Data for this task:

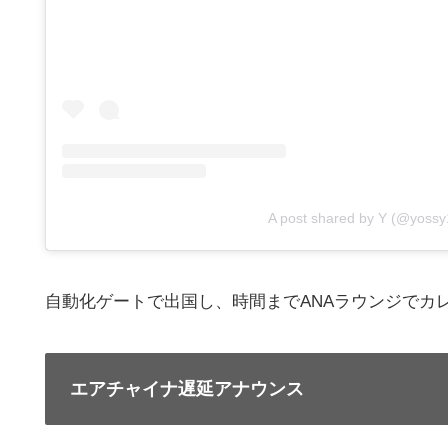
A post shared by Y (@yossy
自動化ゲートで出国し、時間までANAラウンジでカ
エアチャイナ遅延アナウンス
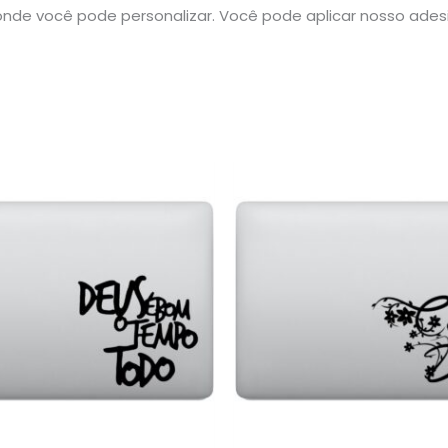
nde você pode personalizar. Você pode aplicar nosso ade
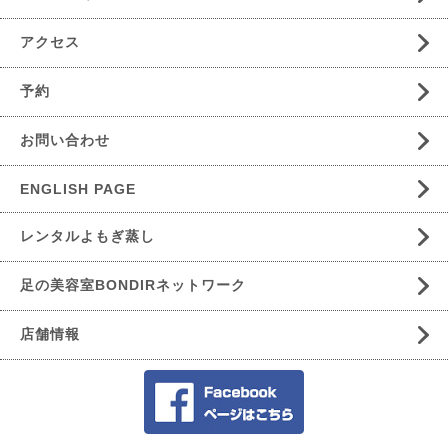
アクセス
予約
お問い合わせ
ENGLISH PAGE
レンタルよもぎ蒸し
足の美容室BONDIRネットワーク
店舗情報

Task goal: Return all of the lines above verbatim, omitting the pictures.

The answer:
A post shared by Y (@yossy
自動化ゲートで出国し、時間までANAラウンジでカ
エアチャイナ遅延アナウンス
nde você pode personalizar. Você pode aplicar nosso ade
アクセス
予約
お問い合わせ
ENGLISH PAGE
レンタルよもぎ蒸し
足の美容室BONDIRネットワーク
店舗情報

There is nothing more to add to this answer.